A different set of binaries are used for the plugin.
Instead of searching for a value written to a specific address, the plugin dumps its memory state to a file after a write to a specific address. RISCOF itself uses these files to compare Sentinel’s behavior to the SAIL model.

All this setup is summarized in Running RISCV-ARCH-TESTS, with the following caveat:

Step 2 of Section 7.1 of the RISCOF docs seems incorrect; riscof will set up the sail_cSim plugin for you as part of riscof setup --dutname=sentinel (although this step should not be necessary to run normally, and is currently not provided even in dodo.py).

Rebuilding the SAIL Golden Model

Building the SAIL RISC-V Model is tough. It requires an OCaml toolchain, and even after getting an environment set up, the C code that OCaml generates takes 30+ minutes to compile with LTO. I didn’t want to go through this again, so I include a precompiled gzipped Linux binary at riscof/bin/riscv_sim_RV32.gz. pdm riscof-all, pdm riscof-override, and doit know how to gunzip the binary on demand.

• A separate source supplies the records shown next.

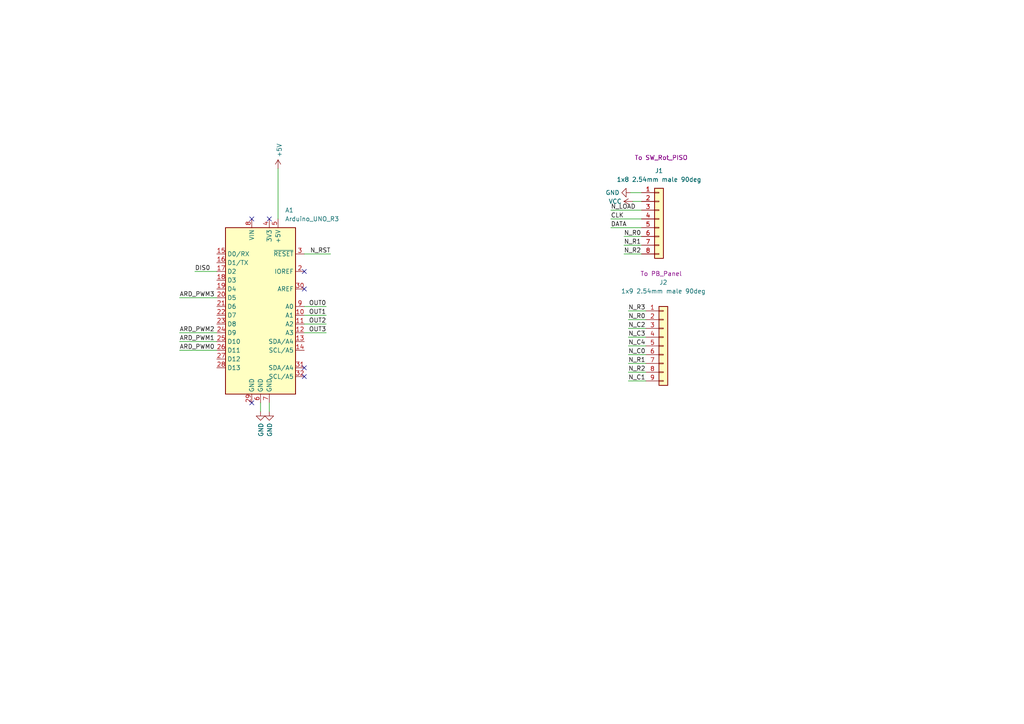
<source format=kicad_sch>
(kicad_sch (version 20211123) (generator eeschema)

  (uuid 970e848f-2806-425f-bd12-6a3a88bd59df)

  (paper "A4")

  


  (no_connect (at 88.265 109.22) (uuid 2cdb326e-b2c0-47ef-894a-737751a96082))
  (no_connect (at 88.265 83.82) (uuid 647f26a4-0bb6-4250-a4f2-5f220499bffe))
  (no_connect (at 88.265 106.68) (uuid 6e79f1af-828d-48c2-a986-be793039954d))
  (no_connect (at 73.025 63.5) (uuid 724cc471-2e47-4f35-a775-cf0a17760964))
  (no_connect (at 78.105 63.5) (uuid 7482605d-066d-4719-bde2-3cda5aee7ed5))
  (no_connect (at 88.265 78.74) (uuid c816ad4c-e2db-4f6c-8a54-d2845aa2eae5))
  (no_connect (at 73.025 116.84) (uuid cadc269a-56cc-4578-bef9-a1379dac45b9))

  (wire (pts (xy 78.105 119.38) (xy 78.105 116.84))
    (stroke (width 0) (type default) (color 0 0 0 0))
    (uuid 034a157a-4091-4016-9213-6a35b14444b0)
  )
  (wire (pts (xy 75.565 119.38) (xy 75.565 116.84))
    (stroke (width 0) (type default) (color 0 0 0 0))
    (uuid 040e948a-7d21-45d8-a25e-129933075e8f)
  )
  (wire (pts (xy 177.165 63.5) (xy 186.055 63.5))
    (stroke (width 0) (type default) (color 0 0 0 0))
    (uuid 1291d0fe-832a-44a0-b433-30fa713e8670)
  )
  (wire (pts (xy 52.07 86.36) (xy 62.865 86.36))
    (stroke (width 0) (type default) (color 0 0 0 0))
    (uuid 15031936-06a9-45a4-98cd-12f1aa44b655)
  )
  (wire (pts (xy 94.615 91.44) (xy 88.265 91.44))
    (stroke (width 0) (type default) (color 0 0 0 0))
    (uuid 215b55f4-c89a-4a9a-9b10-788338665209)
  )
  (wire (pts (xy 177.165 60.96) (xy 186.055 60.96))
    (stroke (width 0) (type default) (color 0 0 0 0))
    (uuid 22a42ae9-3f68-4f48-8203-3d923fe007ab)
  )
  (wire (pts (xy 94.615 88.9) (xy 88.265 88.9))
    (stroke (width 0) (type default) (color 0 0 0 0))
    (uuid 2368bba1-99c8-4d79-bd11-5d3b4cb7dfe6)
  )
  (wire (pts (xy 186.055 71.12) (xy 180.975 71.12))
    (stroke (width 0) (type default) (color 0 0 0 0))
    (uuid 23b2186d-98c1-4ccf-8543-545c06de82bf)
  )
  (wire (pts (xy 187.325 110.49) (xy 182.245 110.49))
    (stroke (width 0) (type default) (color 0 0 0 0))
    (uuid 282d31f2-462e-451b-9b2d-04d2b9a92c30)
  )
  (wire (pts (xy 186.055 73.66) (xy 180.975 73.66))
    (stroke (width 0) (type default) (color 0 0 0 0))
    (uuid 2d905507-a1df-40c2-8af7-ec21624b1fc6)
  )
  (wire (pts (xy 94.615 96.52) (xy 88.265 96.52))
    (stroke (width 0) (type default) (color 0 0 0 0))
    (uuid 2e1fc461-6b04-4c6a-949a-812608f058b9)
  )
  (wire (pts (xy 187.325 97.79) (xy 182.245 97.79))
    (stroke (width 0) (type default) (color 0 0 0 0))
    (uuid 2e40bd9d-badb-4d66-a93a-28dee3058922)
  )
  (wire (pts (xy 80.645 48.895) (xy 80.645 63.5))
    (stroke (width 0) (type default) (color 0 0 0 0))
    (uuid 37063afc-c47e-4798-a8e6-e855d4defbe3)
  )
  (wire (pts (xy 187.325 102.87) (xy 182.245 102.87))
    (stroke (width 0) (type default) (color 0 0 0 0))
    (uuid 3d0d261a-395c-47db-ba9a-292618eba7a1)
  )
  (wire (pts (xy 187.325 100.33) (xy 182.245 100.33))
    (stroke (width 0) (type default) (color 0 0 0 0))
    (uuid 3dc991e6-4052-4c3f-8186-bab9ea740497)
  )
  (wire (pts (xy 183.515 58.42) (xy 186.055 58.42))
    (stroke (width 0) (type default) (color 0 0 0 0))
    (uuid 5d0a3dda-4d09-43fa-8898-acae89ca9162)
  )
  (wire (pts (xy 186.055 68.58) (xy 180.975 68.58))
    (stroke (width 0) (type default) (color 0 0 0 0))
    (uuid 6963b101-00a1-4628-a17e-62fcf863c1e8)
  )
  (wire (pts (xy 187.325 95.25) (xy 182.245 95.25))
    (stroke (width 0) (type default) (color 0 0 0 0))
    (uuid 6ded1831-4a06-45da-9781-123040b90a5d)
  )
  (wire (pts (xy 88.265 73.66) (xy 95.885 73.66))
    (stroke (width 0) (type default) (color 0 0 0 0))
    (uuid 6fa460b7-725b-4ad7-a3f4-3e8f5587571b)
  )
  (wire (pts (xy 52.07 101.6) (xy 62.865 101.6))
    (stroke (width 0) (type default) (color 0 0 0 0))
    (uuid 77b630ab-7eb4-45cc-88b9-d76237f708b4)
  )
  (wire (pts (xy 187.325 90.17) (xy 182.245 90.17))
    (stroke (width 0) (type default) (color 0 0 0 0))
    (uuid 877c8b1f-ac0e-4a38-8b85-d8576ff612c1)
  )
  (wire (pts (xy 56.515 78.74) (xy 62.865 78.74))
    (stroke (width 0) (type default) (color 0 0 0 0))
    (uuid 896fe5a6-3225-4357-83f2-1469e6ee757d)
  )
  (wire (pts (xy 186.055 55.88) (xy 182.88 55.88))
    (stroke (width 0) (type default) (color 0 0 0 0))
    (uuid af1e47d2-0f7a-4abf-bf53-4d7cd11fe7fa)
  )
  (wire (pts (xy 177.165 66.04) (xy 186.055 66.04))
    (stroke (width 0) (type default) (color 0 0 0 0))
    (uuid ce4db968-58d0-4447-a659-71fb5300ff9d)
  )
  (wire (pts (xy 187.325 92.71) (xy 182.245 92.71))
    (stroke (width 0) (type default) (color 0 0 0 0))
    (uuid cf88e630-43c9-4648-bc3e-68ce314c29a5)
  )
  (wire (pts (xy 52.07 99.06) (xy 62.865 99.06))
    (stroke (width 0) (type default) (color 0 0 0 0))
    (uuid d6e3dc86-90be-4159-9f38-6e128f32800f)
  )
  (wire (pts (xy 187.325 105.41) (xy 182.245 105.41))
    (stroke (width 0) (type default) (color 0 0 0 0))
    (uuid dd5c72bb-e94d-480a-b18f-22fff2ea39c2)
  )
  (wire (pts (xy 52.07 96.52) (xy 62.865 96.52))
    (stroke (width 0) (type default) (color 0 0 0 0))
    (uuid ead2457b-aeea-42f7-b915-acb6fb6dc2f5)
  )
  (wire (pts (xy 187.325 107.95) (xy 182.245 107.95))
    (stroke (width 0) (type default) (color 0 0 0 0))
    (uuid f732bfce-e7e7-42f0-921d-6656a86732d8)
  )
  (wire (pts (xy 94.615 93.98) (xy 88.265 93.98))
    (stroke (width 0) (type default) (color 0 0 0 0))
    (uuid ff1233fe-1ebb-485d-a161-ca53a40547e3)
  )

  (label "ARD_PWM1" (at 52.07 99.06 0)
    (effects (font (size 1.27 1.27)) (justify left bottom))
    (uuid 0beb8a65-09f2-41b0-9640-1b0dbba77789)
  )
  (label "N_R1" (at 182.245 105.41 0)
    (effects (font (size 1.27 1.27)) (justify left bottom))
    (uuid 174b4f83-c8cc-4b99-bc02-1527a77e54fb)
  )
  (label "ARD_PWM0" (at 52.07 101.6 0)
    (effects (font (size 1.27 1.27)) (justify left bottom))
    (uuid 272db488-9986-41a4-b477-81a54525d30e)
  )
  (label "N_R2" (at 180.975 73.66 0)
    (effects (font (size 1.27 1.27)) (justify left bottom))
    (uuid 3551f399-5c34-4e28-91d6-a2d59580aeab)
  )
  (label "OUT1" (at 94.615 91.44 180)
    (effects (font (size 1.27 1.27)) (justify right bottom))
    (uuid 3809e150-f290-4e9f-99bc-2b5382af4915)
  )
  (label "N_R2" (at 182.245 107.95 0)
    (effects (font (size 1.27 1.27)) (justify left bottom))
    (uuid 4a083e92-25b8-4396-b501-94bb05857d95)
  )
  (label "OUT0" (at 94.615 88.9 180)
    (effects (font (size 1.27 1.27)) (justify right bottom))
    (uuid 50ca78fa-a8b2-4ac7-92d9-84152083b746)
  )
  (label "N_LOAD" (at 177.165 60.96 0)
    (effects (font (size 1.27 1.27)) (justify left bottom))
    (uuid 5fc77ad4-8f45-4473-880f-13a8d63fae00)
  )
  (label "DIS0" (at 56.515 78.74 0)
    (effects (font (size 1.27 1.27)) (justify left bottom))
    (uuid 65f90454-e96d-4689-8532-2f3428565548)
  )
  (label "N_C4" (at 182.245 100.33 0)
    (effects (font (size 1.27 1.27)) (justify left bottom))
    (uuid 6ef92b85-daa7-4875-ab30-3e2b594540a1)
  )
  (label "ARD_PWM3" (at 52.07 86.36 0)
    (effects (font (size 1.27 1.27)) (justify left bottom))
    (uuid 7fd5d9d1-6e84-4a42-93f4-d1befb064be3)
  )
  (label "OUT2" (at 94.615 93.98 180)
    (effects (font (size 1.27 1.27)) (justify right bottom))
    (uuid 87c83a32-5c5a-44ca-8926-78e8bb09772a)
  )
  (label "OUT3" (at 94.615 96.52 180)
    (effects (font (size 1.27 1.27)) (justify right bottom))
    (uuid 898912a2-ab56-4765-bf8d-89246616e3be)
  )
  (label "DATA" (at 177.165 66.04 0)
    (effects (font (size 1.27 1.27)) (justify left bottom))
    (uuid 8d6c22ff-c074-434a-8a4a-a130b77b952a)
  )
  (label "N_C0" (at 182.245 102.87 0)
    (effects (font (size 1.27 1.27)) (justify left bottom))
    (uuid a94545e2-b090-4254-92e7-97a29467aa73)
  )
  (label "N_R0" (at 180.975 68.58 0)
    (effects (font (size 1.27 1.27)) (justify left bottom))
    (uuid b1e60583-bc90-4971-a96e-a92783137755)
  )
  (label "CLK" (at 177.165 63.5 0)
    (effects (font (size 1.27 1.27)) (justify left bottom))
    (uuid b337f453-67fd-49b9-b1ec-49576a56fb86)
  )
  (label "N_C3" (at 182.245 97.79 0)
    (effects (font (size 1.27 1.27)) (justify left bottom))
    (uuid be497adf-4a73-4b6f-b6bc-b564126c634a)
  )
  (label "N_R0" (at 182.245 92.71 0)
    (effects (font (size 1.27 1.27)) (justify left bottom))
    (uuid ca1f225a-637b-4b95-b16d-6fb5953c98fe)
  )
  (label "N_C2" (at 182.245 95.25 0)
    (effects (font (size 1.27 1.27)) (justify left bottom))
    (uuid d7521c57-86ac-4792-bf79-c3cbeb17a982)
  )
  (label "ARD_PWM2" (at 52.07 96.52 0)
    (effects (font (size 1.27 1.27)) (justify left bottom))
    (uuid dc700d8d-8475-4bee-a264-617b3e6df970)
  )
  (label "N_RST" (at 95.885 73.66 180)
    (effects (font (size 1.27 1.27)) (justify right bottom))
    (uuid e6b817a5-b42a-4617-bed9-d64948300b96)
  )
  (label "N_R1" (at 180.975 71.12 0)
    (effects (font (size 1.27 1.27)) (justify left bottom))
    (uuid e8b1e4ab-7ae3-49c0-bb23-588fed7c5434)
  )
  (label "N_R3" (at 182.245 90.17 0)
    (effects (font (size 1.27 1.27)) (justify left bottom))
    (uuid edb18c1e-11ab-40a7-9267-e04da7744bae)
  )
  (label "N_C1" (at 182.245 110.49 0)
    (effects (font (size 1.27 1.27)) (justify left bottom))
    (uuid f8b71d3b-b7b5-40ea-993b-5dd7ca9ce95c)
  )

  (symbol (lib_id "power:GND") (at 78.105 119.38 0) (unit 1)
    (in_bom yes) (on_board yes)
    (uuid 045abe80-23ec-409d-885b-0f561b63e2dc)
    (property "Reference" "#PWR0103" (id 0) (at 78.105 125.73 0)
      (effects (font (size 1.27 1.27)) hide)
    )
    (property "Value" "GND" (id 1) (at 78.232 122.6312 90)
      (effects (font (size 1.27 1.27)) (justify right))
    )
    (property "Footprint" "" (id 2) (at 78.105 119.38 0)
      (effects (font (size 1.27 1.27)) hide)
    )
    (property "Datasheet" "" (id 3) (at 78.105 119.38 0)
      (effects (font (size 1.27 1.27)) hide)
    )
    (pin "1" (uuid cb007a71-853a-42e9-9dc6-83bf8650352b))
  )

  (symbol (lib_id "MCU_Module:Arduino_UNO_R3") (at 75.565 88.9 0) (unit 1)
    (in_bom yes) (on_board yes) (fields_autoplaced)
    (uuid 0a157c0c-0424-4f42-b825-90cdad6a04a8)
    (property "Reference" "A1" (id 0) (at 82.6644 60.96 0)
      (effects (font (size 1.27 1.27)) (justify left))
    )
    (property "Value" "Arduino_UNO_R3" (id 1) (at 82.6644 63.5 0)
      (effects (font (size 1.27 1.27)) (justify left))
    )
    (property "Footprint" "For_Rasterboard:Arduino_UNO_R3_WithMountingHoles_Snapped_to_P2.54mm" (id 2) (at 75.565 88.9 0)
      (effects (font (size 1.27 1.27) italic) hide)
    )
    (property "Datasheet" "https://www.arduino.cc/en/Main/arduinoBoardUno" (id 3) (at 75.565 88.9 0)
      (effects (font (size 1.27 1.27)) hide)
    )
    (pin "1" (uuid f6612b0b-cde0-4d9b-b37a-74cffb493f94))
    (pin "10" (uuid b576d60a-d237-4cda-ad66-0038e560119a))
    (pin "11" (uuid d9799743-5f8f-42b0-aa67-f05ec9ef8301))
    (pin "12" (uuid 3fb6a606-cf32-4ee9-a037-c7b716671064))
    (pin "13" (uuid 883efcb3-00b9-4233-a5b8-117cf49621da))
    (pin "14" (uuid 115174f2-671c-4e36-993f-ff46795af478))
    (pin "15" (uuid e444c075-41d9-407f-a15a-a109afb4e0aa))
    (pin "16" (uuid a20b26ec-8bf8-4c19-8a0c-cb9d2f963a95))
    (pin "17" (uuid 92474635-c684-47a0-b446-b708d35b667f))
    (pin "18" (uuid 852efff4-0054-4e82-8571-619b964a48d2))
    (pin "19" (uuid 6ee6715e-e165-4d0e-88d0-220e8e3cc5b1))
    (pin "2" (uuid dffa7f40-76f5-406c-9c62-796795e2d4ec))
    (pin "20" (uuid 0a209c1a-7cb8-4795-92be-4b315930adfb))
    (pin "21" (uuid af733830-689d-49b2-a830-2f89e789ddd9))
    (pin "22" (uuid 80ea639b-c1ff-4ac2-8d17-d572cf095d11))
    (pin "23" (uuid bf015d67-a6b9-4e11-a6af-8b193aab3d45))
    (pin "24" (uuid 1ea053ea-5f45-4df5-b3dc-8453f4085a92))
    (pin "25" (uuid e37d70f8-8191-4364-9cbe-6bc1c0f48b75))
    (pin "26" (uuid e974da8f-f74f-4893-81f2-a87a532700ef))
    (pin "27" (uuid b4fd476a-c68a-4d42-9147-ce4bc4b62694))
    (pin "28" (uuid c625848c-0021-4acb-b2ea-3be965696d41))
    (pin "29" (uuid b1288627-5da4-4b51-8d19-3d639f7b0288))
    (pin "3" (uuid b985b463-2c9a-4d6d-95ff-ca457f12f487))
    (pin "30" (uuid 407a139c-16ca-40d8-9c37-eaa9467dabbd))
    (pin "31" (uuid 848bd3cf-635a-473c-8969-d6cae862040f))
    (pin "32" (uuid 46f9f91b-ae9b-4665-8628-974bf6252026))
    (pin "4" (uuid a427cc0d-f2ab-4af4-8c86-a1aba7bb417e))
    (pin "5" (uuid 4756f9bf-fe3e-4b13-b27b-25ee4675e44b))
    (pin "6" (uuid 84fd4bea-f96d-48c3-b971-3a314c73cf02))
    (pin "7" (uuid 4f1106e6-e19a-47ed-9270-d7ee569022f4))
    (pin "8" (uuid ea0522d4-0721-4041-b1b0-cf5ecdf97bbc))
    (pin "9" (uuid 3d614059-dcf6-47d8-8a32-275e390d6b63))
  )

  (symbol (lib_id "power:GND") (at 75.565 119.38 0) (unit 1)
    (in_bom yes) (on_board yes)
    (uuid 4ea8e80e-13c4-4508-affe-ab8e86d53eb3)
    (property "Reference" "#PWR0104" (id 0) (at 75.565 125.73 0)
      (effects (font (size 1.27 1.27)) hide)
    )
    (property "Value" "GND" (id 1) (at 75.692 122.6312 90)
      (effects (font (size 1.27 1.27)) (justify right))
    )
    (property "Footprint" "" (id 2) (at 75.565 119.38 0)
      (effects (font (size 1.27 1.27)) hide)
    )
    (property "Datasheet" "" (id 3) (at 75.565 119.38 0)
      (effects (font (size 1.27 1.27)) hide)
    )
    (pin "1" (uuid 03490d8d-f25a-46b7-8c2a-b0fb26097cc4))
  )

  (symbol (lib_id "power:VCC") (at 183.515 58.42 90) (unit 1)
    (in_bom yes) (on_board yes)
    (uuid 888a0753-a5b7-427b-b494-f58a02ed7d91)
    (property "Reference" "#PWR0102" (id 0) (at 187.325 58.42 0)
      (effects (font (size 1.27 1.27)) hide)
    )
    (property "Value" "VCC" (id 1) (at 180.34 58.4199 90)
      (effects (font (size 1.27 1.27)) (justify left))
    )
    (property "Footprint" "" (id 2) (at 183.515 58.42 0)
      (effects (font (size 1.27 1.27)) hide)
    )
    (property "Datasheet" "" (id 3) (at 183.515 58.42 0)
      (effects (font (size 1.27 1.27)) hide)
    )
    (pin "1" (uuid 3deb9313-ab87-46fd-8312-1be562ae078f))
  )

  (symbol (lib_id "power:GND") (at 182.88 55.88 270) (mirror x) (unit 1)
    (in_bom yes) (on_board yes) (fields_autoplaced)
    (uuid b264457e-f6cd-4e8d-b4d2-6cf0277dc4ea)
    (property "Reference" "#PWR0105" (id 0) (at 176.53 55.88 0)
      (effects (font (size 1.27 1.27)) hide)
    )
    (property "Value" "GND" (id 1) (at 179.705 55.8799 90)
      (effects (font (size 1.27 1.27)) (justify right))
    )
    (property "Footprint" "" (id 2) (at 182.88 55.88 0)
      (effects (font (size 1.27 1.27)) hide)
    )
    (property "Datasheet" "" (id 3) (at 182.88 55.88 0)
      (effects (font (size 1.27 1.27)) hide)
    )
    (pin "1" (uuid 163d10b4-906b-420d-af13-2d0d98a9c0e4))
  )

  (symbol (lib_id "power:+5V") (at 80.645 48.895 0) (unit 1)
    (in_bom yes) (on_board yes)
    (uuid c3bdd439-c5b9-40df-816b-36726dad7cb6)
    (property "Reference" "#PWR0101" (id 0) (at 80.645 52.705 0)
      (effects (font (size 1.27 1.27)) hide)
    )
    (property "Value" "+5V" (id 1) (at 81.026 45.6438 90)
      (effects (font (size 1.27 1.27)) (justify left))
    )
    (property "Footprint" "" (id 2) (at 80.645 48.895 0)
      (effects (font (size 1.27 1.27)) hide)
    )
    (property "Datasheet" "" (id 3) (at 80.645 48.895 0)
      (effects (font (size 1.27 1.27)) hide)
    )
    (pin "1" (uuid 8f9da1ba-ce7a-4815-a686-57a3bdd37b02))
  )

  (symbol (lib_id "Connector_Generic:Conn_01x08") (at 191.135 63.5 0) (unit 1)
    (in_bom yes) (on_board yes)
    (uuid c71abfab-3151-42a0-99f9-791fa07ad4ba)
    (property "Reference" "J1" (id 0) (at 191.135 49.53 0))
    (property "Value" "1x8 2.54mm male 90deg" (id 1) (at 191.135 52.07 0))
    (property "Footprint" "Connector_PinHeader_2.54mm:PinHeader_1x08_P2.54mm_Vertical" (id 2) (at 191.135 63.5 0)
      (effects (font (size 1.27 1.27)) hide)
    )
    (property "Datasheet" "~" (id 3) (at 191.135 63.5 0)
      (effects (font (size 1.27 1.27)) hide)
    )
    (property "Comment" "To SW_Rot_PISO" (id 4) (at 191.77 45.72 0))
    (pin "1" (uuid a2644e59-ff75-4327-a4c1-d8e9ca2ad32a))
    (pin "2" (uuid bf07713c-5902-4e07-80c8-8e5ddfc44462))
    (pin "3" (uuid 1a8c7ec9-cc45-43ce-b77f-b193147beffd))
    (pin "4" (uuid c3d109db-961e-4113-86ab-7743283f15f8))
    (pin "5" (uuid 47e66f1b-78cf-4c4c-8ac0-c3e45b6b5aed))
    (pin "6" (uuid f74a0b73-3389-42dd-8ea7-2a2b97be4b49))
    (pin "7" (uuid 501cd629-eb7a-43e6-8641-eb75567af539))
    (pin "8" (uuid 7555c2c0-b5a8-40d2-885d-14ca7be90bcd))
  )

  (symbol (lib_id "Connector_Generic:Conn_01x09") (at 192.405 100.33 0) (unit 1)
    (in_bom yes) (on_board yes)
    (uuid e026cf6b-500c-49cd-84d7-f0948c9c05aa)
    (property "Reference" "J2" (id 0) (at 192.405 81.915 0))
    (property "Value" "1x9 2.54mm male 90deg" (id 1) (at 192.405 84.455 0))
    (property "Footprint" "Connector_PinHeader_2.54mm:PinHeader_1x09_P2.54mm_Vertical" (id 2) (at 192.405 100.33 0)
      (effects (font (size 1.27 1.27)) hide)
    )
    (property "Datasheet" "~" (id 3) (at 192.405 100.33 0)
      (effects (font (size 1.27 1.27)) hide)
    )
    (property "Comment" "To PB_Panel" (id 4) (at 191.77 79.375 0))
    (pin "1" (uuid 3b2e3300-6037-4738-a443-f64165b15dba))
    (pin "2" (uuid 3516c5b1-c800-443d-9ba9-7eccd317b01c))
    (pin "3" (uuid 749750da-2246-4c65-a22d-2eacdc272ea8))
    (pin "4" (uuid c629ba06-44ef-4fc7-8fcb-89ccef1faef1))
    (pin "5" (uuid b8c72250-d52c-4db4-b303-8a188eb36042))
    (pin "6" (uuid e3ea6373-e2e5-4585-8670-c48e5dc63635))
    (pin "7" (uuid 827c0dd6-47fd-485f-a228-a2337ee9f0e4))
    (pin "8" (uuid fa054046-e079-497f-b234-a12658692e0e))
    (pin "9" (uuid a670c221-9364-47f6-967f-45ee54c10c00))
  )

  (sheet_instances
    (path "/" (page "1"))
  )

  (symbol_instances
    (path "/c3bdd439-c5b9-40df-816b-36726dad7cb6"
      (reference "#PWR0101") (unit 1) (value "+5V") (footprint "")
    )
    (path "/888a0753-a5b7-427b-b494-f58a02ed7d91"
      (reference "#PWR0102") (unit 1) (value "VCC") (footprint "")
    )
    (path "/045abe80-23ec-409d-885b-0f561b63e2dc"
      (reference "#PWR0103") (unit 1) (value "GND") (footprint "")
    )
    (path "/4ea8e80e-13c4-4508-affe-ab8e86d53eb3"
      (reference "#PWR0104") (unit 1) (value "GND") (footprint "")
    )
    (path "/b264457e-f6cd-4e8d-b4d2-6cf0277dc4ea"
      (reference "#PWR0105") (unit 1) (value "GND") (footprint "")
    )
    (path "/0a157c0c-0424-4f42-b825-90cdad6a04a8"
      (reference "A1") (unit 1) (value "Arduino_UNO_R3") (footprint "For_Rasterboard:Arduino_UNO_R3_WithMountingHoles_Snapped_to_P2.54mm")
    )
    (path "/c71abfab-3151-42a0-99f9-791fa07ad4ba"
      (reference "J1") (unit 1) (value "1x8 2.54mm male 90deg") (footprint "Connector_PinHeader_2.54mm:PinHeader_1x08_P2.54mm_Vertical")
    )
    (path "/e026cf6b-500c-49cd-84d7-f0948c9c05aa"
      (reference "J2") (unit 1) (value "1x9 2.54mm male 90deg") (footprint "Connector_PinHeader_2.54mm:PinHeader_1x09_P2.54mm_Vertical")
    )
  )
)

</source>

The SAIL RISC-V emulators are written in a mix of C, OCaml and the sail DSL. From a packaging standpoint, the SAIL RISC-V emulators are OCaml packages whose dependencies are described using the opam package manager and opam files. On Ubuntu 20.04, installing the prerequisites for the emulators looks something like this:

sudo apt-get install opam  build-essential libgmp-dev z3 pkg-config zlib1g-dev
opam init -y --disable-sandboxing
opam switch create create ocaml-base-compiler.4.08.1
opam install sail -y

Then, to actually (re)build the SAIL RISC-V emulators in a hopefully turnkey fashion, run pdm doit _build_sail. As with other doit tasks, this should not be relied upon for normal development. Note that the actual build requires make; opam only handles installing dependencies, and delegates to make for building.

Hint

You will probably want to run pdm doit forget _decompress_sail afterwards, so that your fresh new SAIL emulator replaces the old one :).

Todo

It’d be nice to remove the immediate dependency on make. Since we don’t want to install the emulators in the system, it should be in principle possible to cd sail-riscv, do opam install . --deps-only, and then build SAIL manually. However, I couldn’t get that to work…

Additionally, the default RISCOF SAIL plugin uses make, and I haven’t gotten around to ripping that out yet :).

As of 11/6/2023, the build instructions provided by RISCOF documentation for the SAIL RISC-V emulators are out-of-date; I didn’t successfully compile the emulator until I did opam switch create ocaml-base-compiler.4.08.1.